What you return must be the data below, word for word, without any images.

» **Dataset extract**:
----

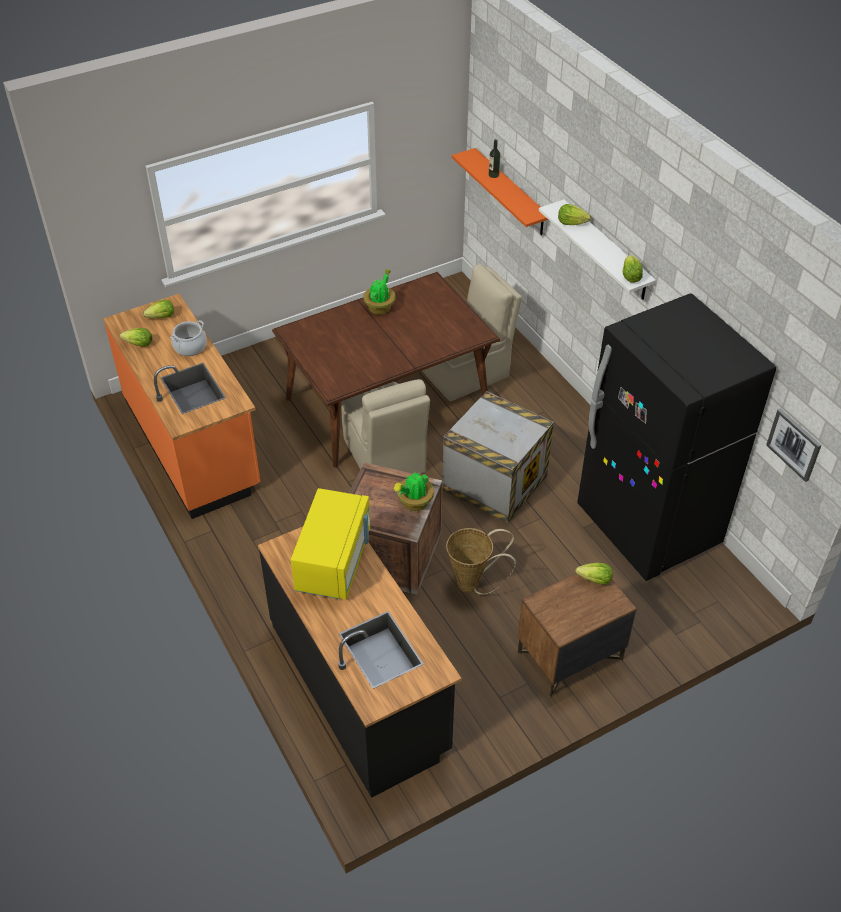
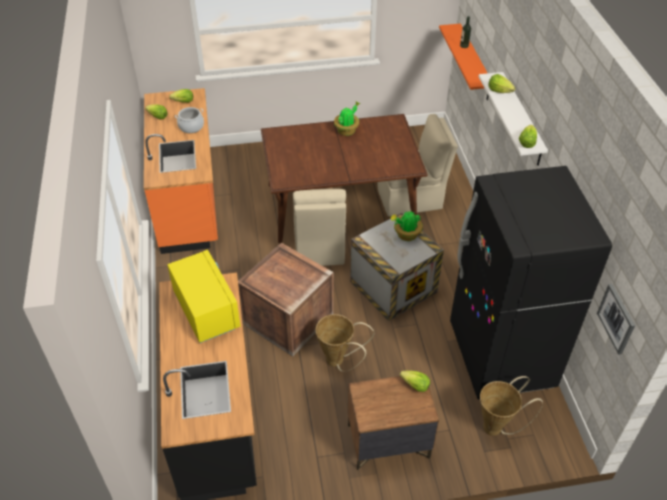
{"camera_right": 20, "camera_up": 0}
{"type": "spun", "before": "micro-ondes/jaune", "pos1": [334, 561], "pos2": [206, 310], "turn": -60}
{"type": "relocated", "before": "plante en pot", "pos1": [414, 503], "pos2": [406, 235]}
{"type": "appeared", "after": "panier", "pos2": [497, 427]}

----

» **Output of the task**:
{"camera_right": 20, "camera_up": 0}
{"type": "spun", "before": "micro-ondes/jaune", "pos1": [334, 561], "pos2": [206, 310], "turn": -60}
{"type": "relocated", "before": "plante en pot", "pos1": [414, 503], "pos2": [406, 235]}
{"type": "appeared", "after": "panier", "pos2": [497, 427]}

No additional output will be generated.